What's more, high schools and colleges don't agree with each other on what a student should know at the time in their lives when they become eligible to vote. Of the seventy percent of high school graduates who go on to some form of higher education, less than half actually complete a four-year degree (that's about 28% of the population). And many take more than four years to do it. For those who choose (or have no choice but to go to) community colleges, about forty percent don't meet the benchmarks on placement tests (Accuplacer) and are placed in not-yet-ready-for-prime-time remedial courses that cost lots of money but are worth nothing in terms of college credits. For the vast majority of these students, college ends before they officially ever get there. Click here for a recent report on this issue.
If you listen to the experts, there's a growing divide between those who have and those who wish they had. The middle is disappearing. Where's this taking us?
Let's acknowledge that a four-year degree is not for every high school graduate - nor should it have to be. But some form of higher education needs to be, especially in a changing economy that's beginning to take on an hour-glass shape, one in which there will be plenty of jobs available that require professional degrees and plenty that we'll always need - plumbers, electricians, automotive technicians - that will still require certification and requisite skills as evidenced by performance on entrance exams required for admission to certification programs (click here for more on this). If the numbers tell a story, about 3 out of every 10 students aren't going there. And, of those who are, some aren't able to enroll in "ready-for-prime-time" courses because...well, you know why. This leaves too many kids academically adrift, and they're not even in college.

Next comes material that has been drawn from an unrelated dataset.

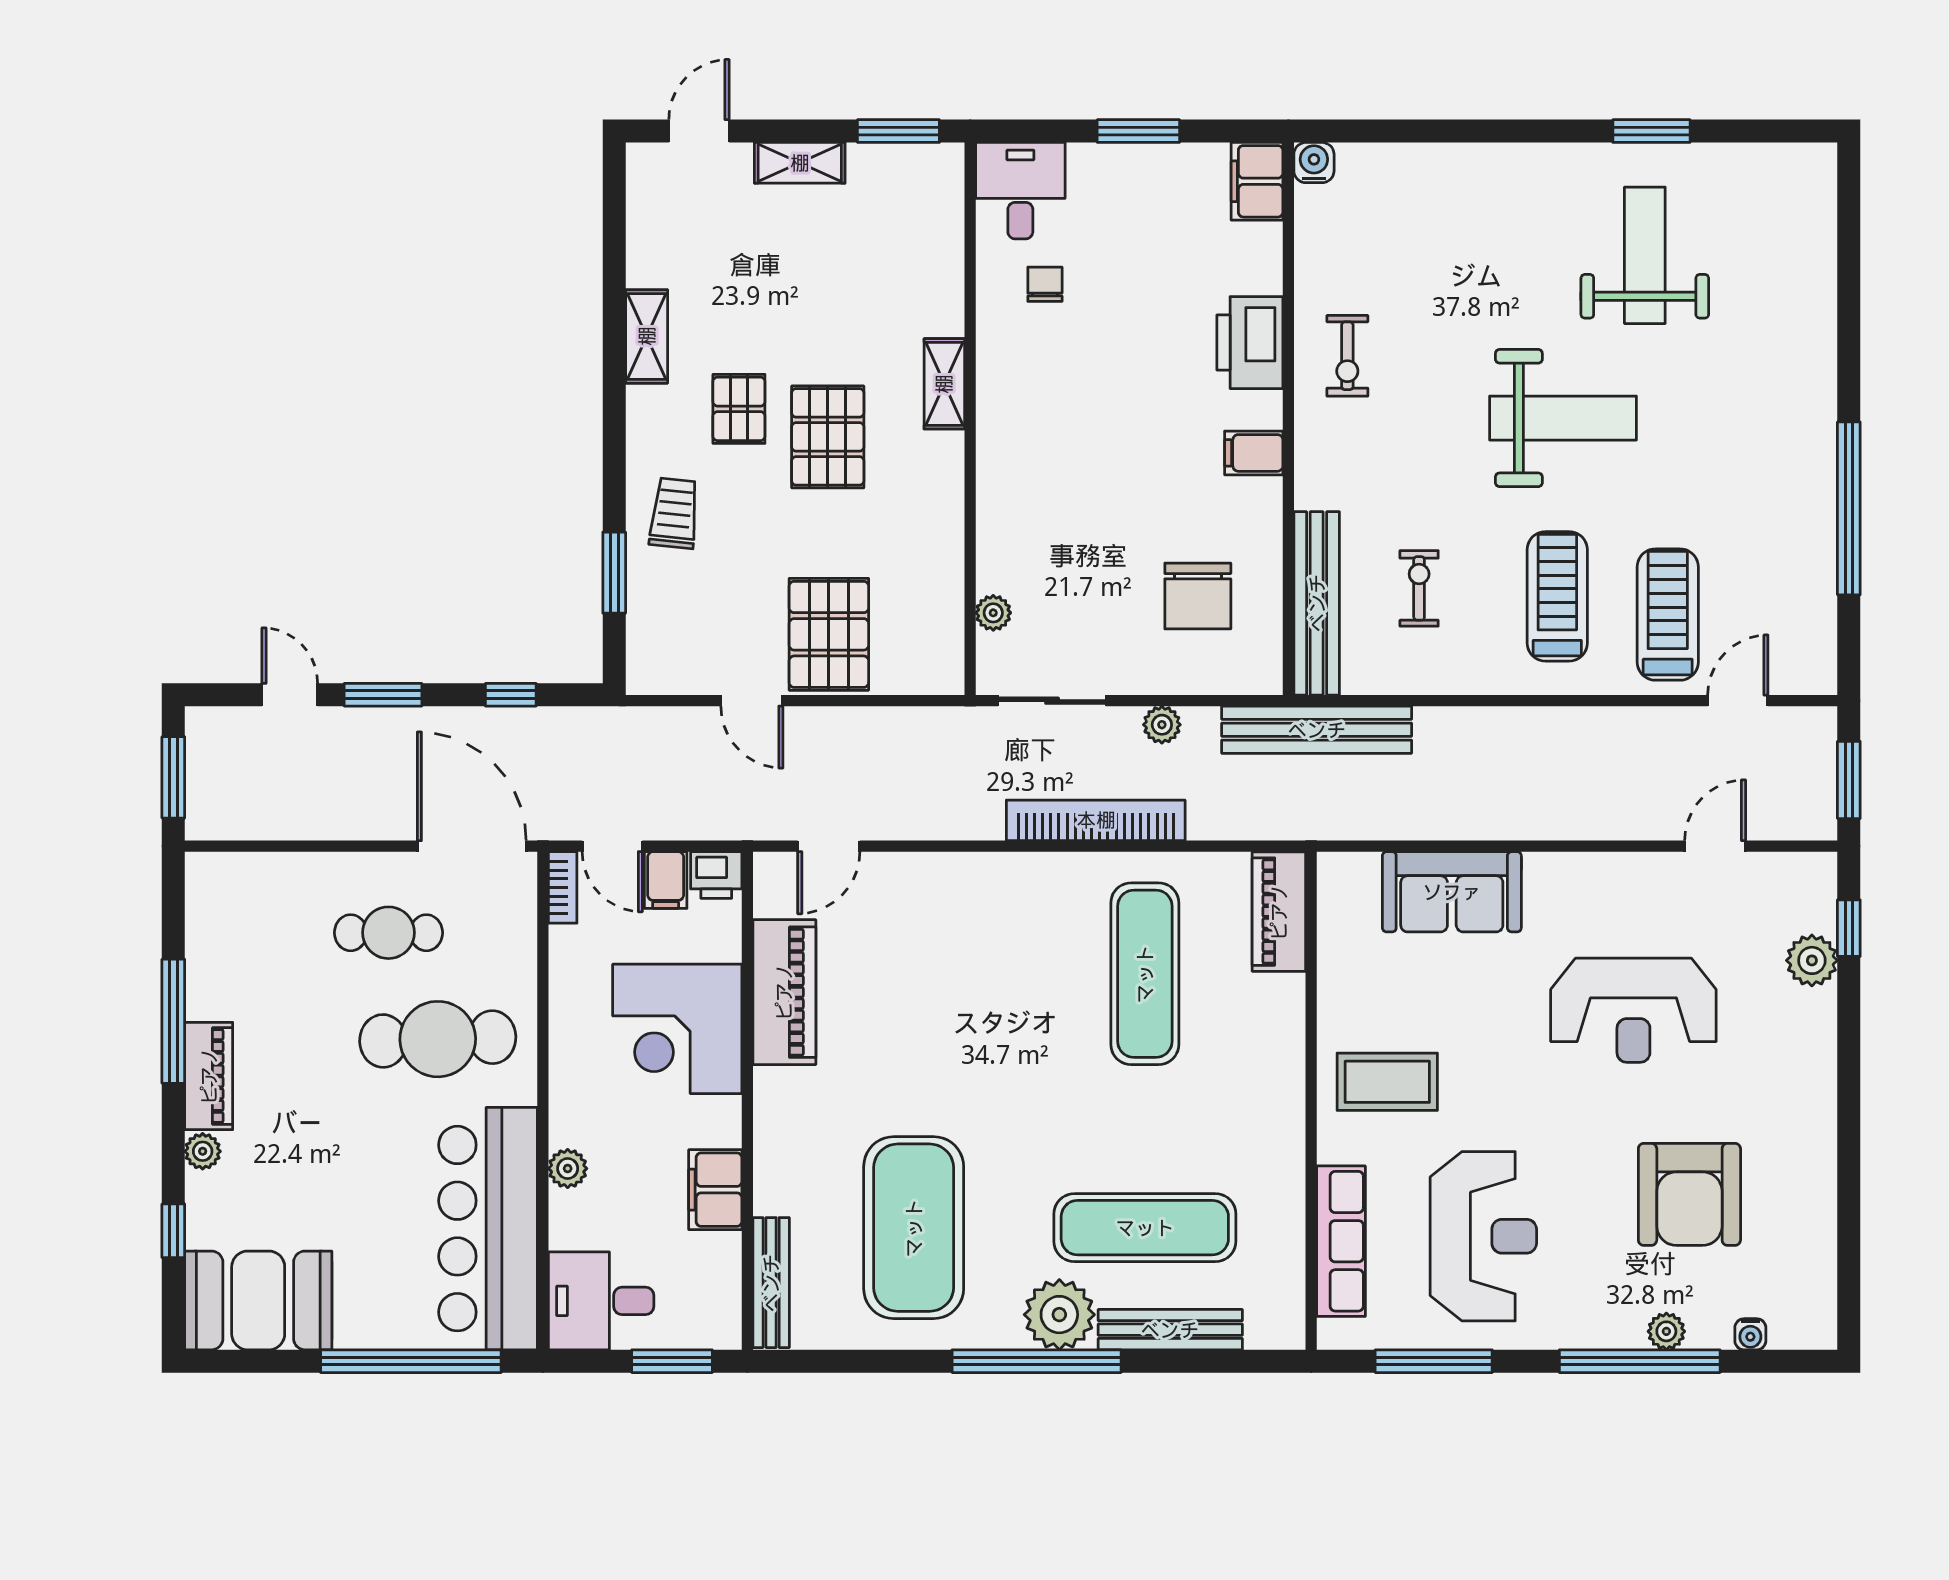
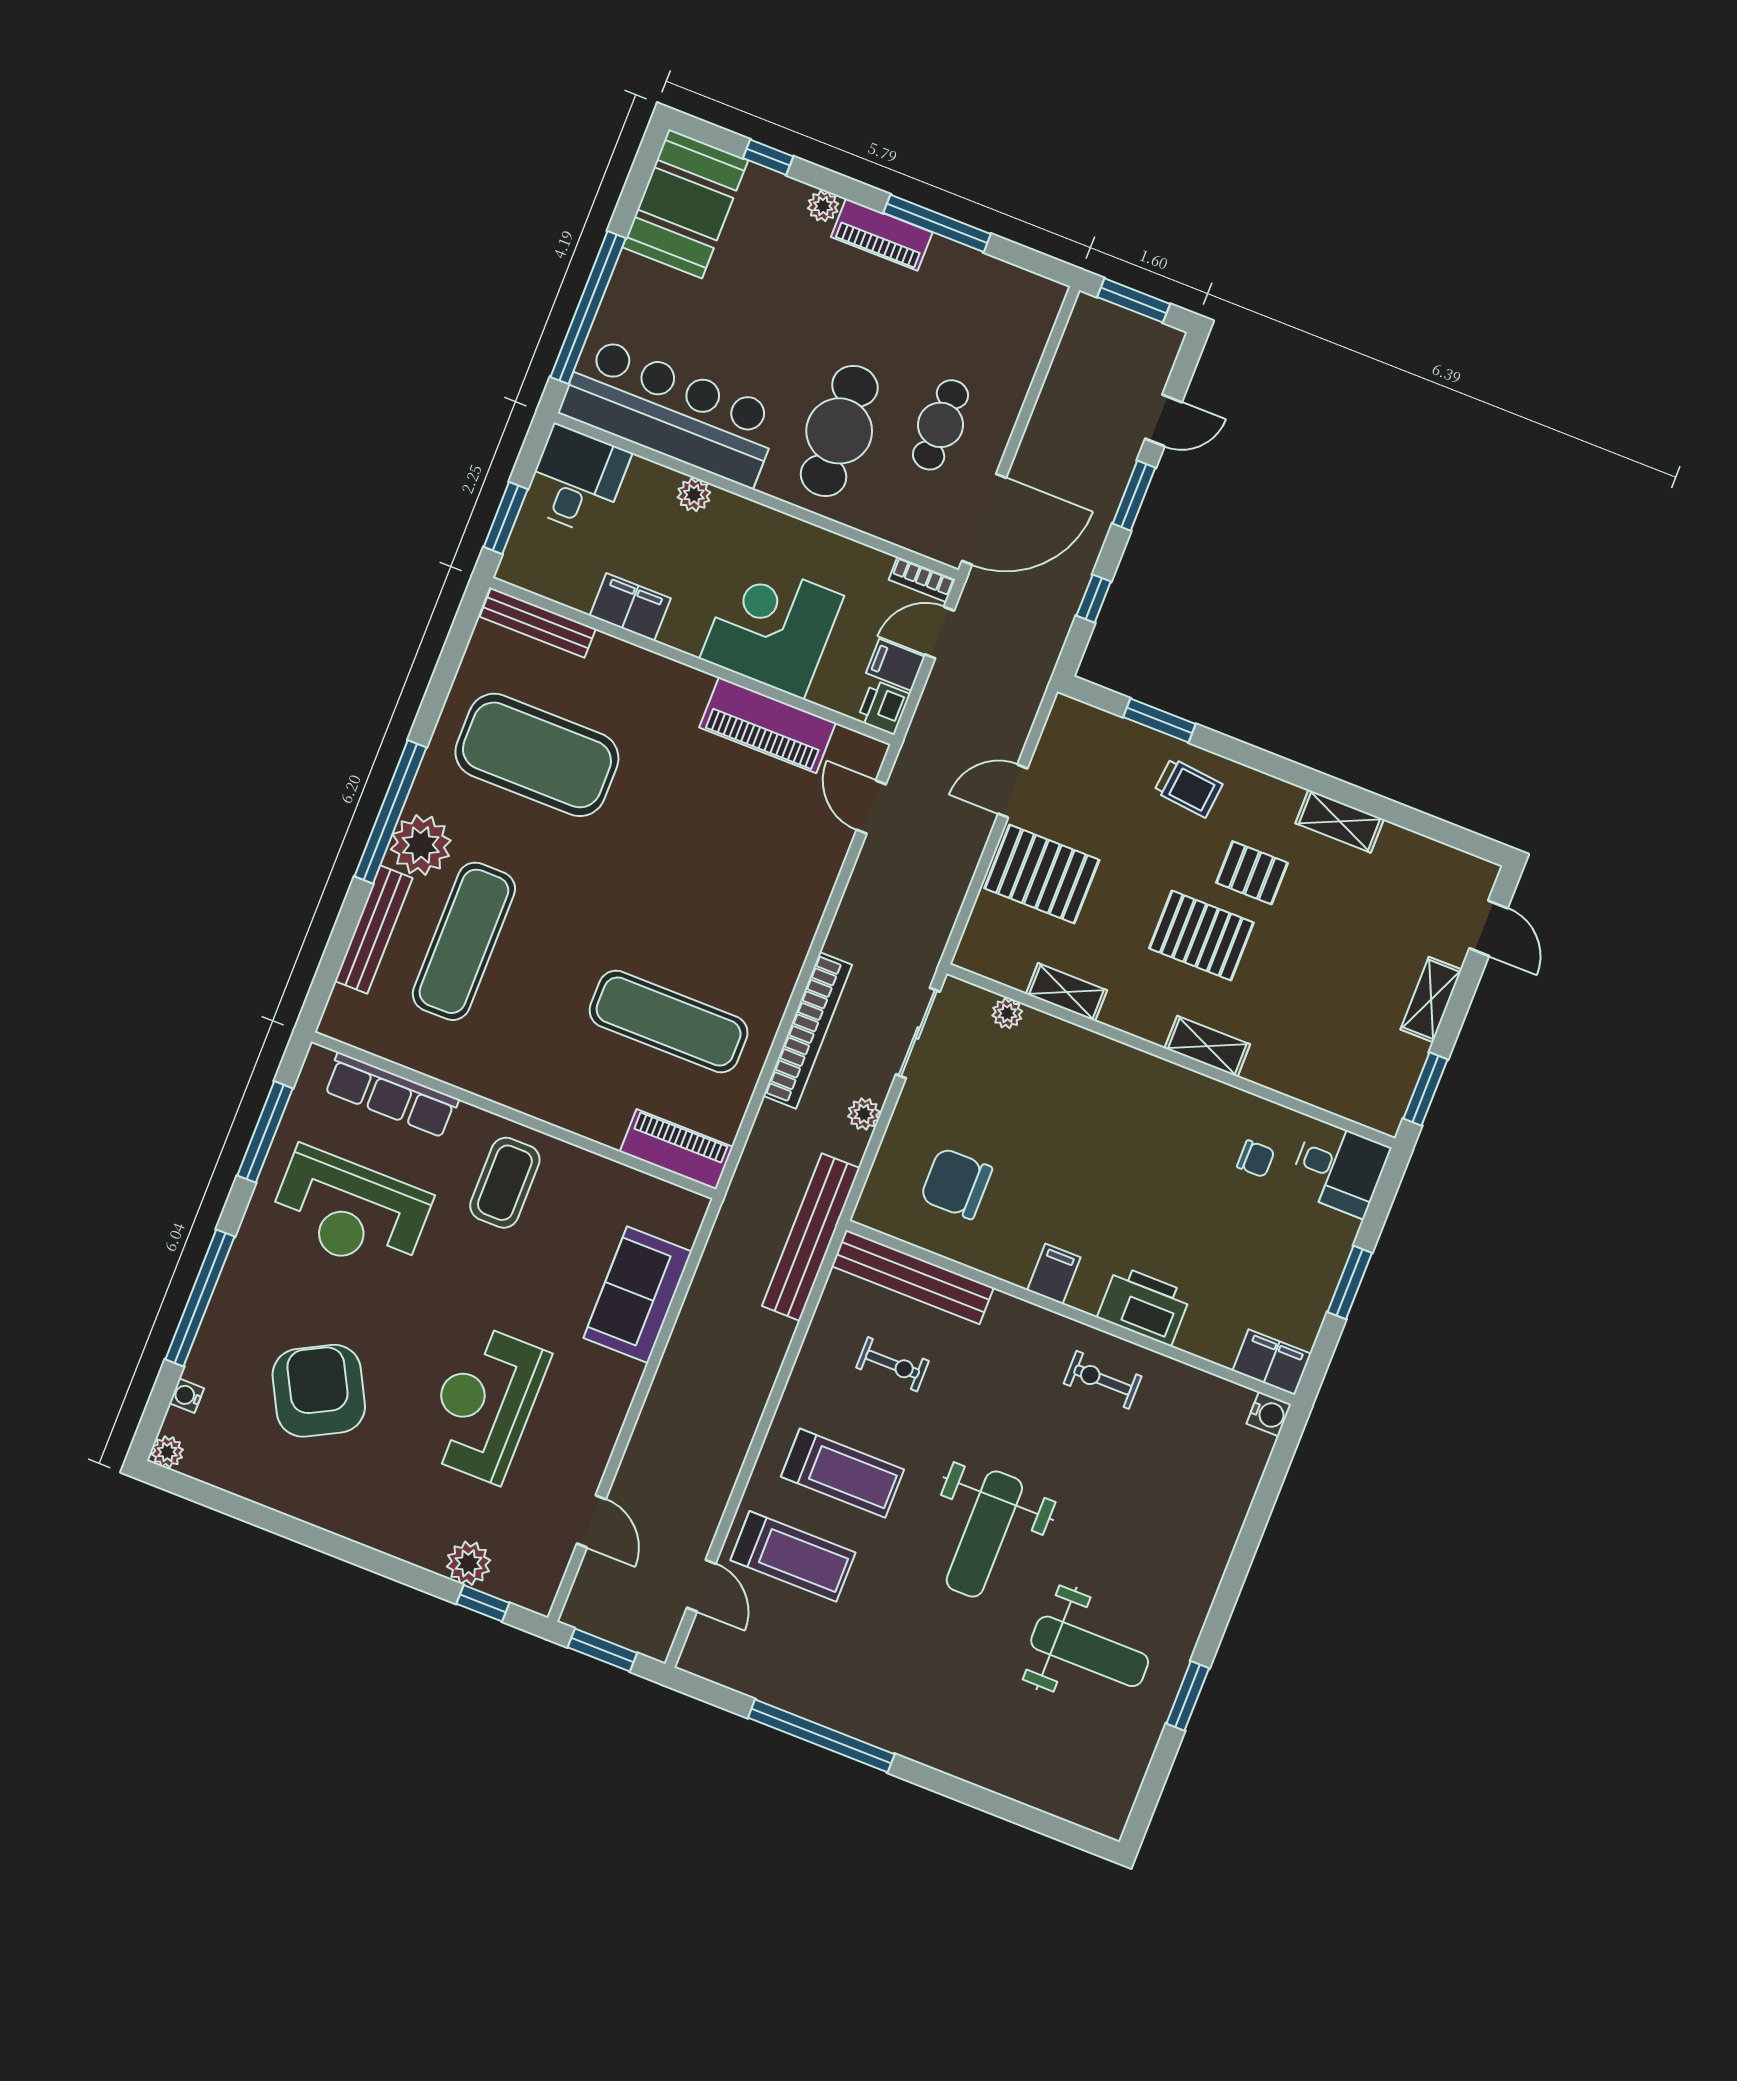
shelving: (945, 558) -> (1066, 992), added
armchair: (1689, 1194) -> (319, 1391), turned 62
plant: (1666, 1331) -> (167, 1452), moved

So, we know that school is a good place to be for students. We know, too, that there is significant variance in what's expected among and between secondary schools and institutions of higher education. It also appears that some of this variance leads to problems for kids when they sit for placement tests. And we know that high school graduates need to move on to some form of meaningful educational experience if they have any chance at meaningful employment in their adult lives. If they don't, then they wind up in that category call "uneducated" - not much different from those labeled "dropouts". So, if Common Core is not the answer (and it appears that it isn't), then we need to at least find common ground on what high school graduates should know and be able to do in order for them to be prepared for what's next - to have a realistic chance at being considered among the "educated".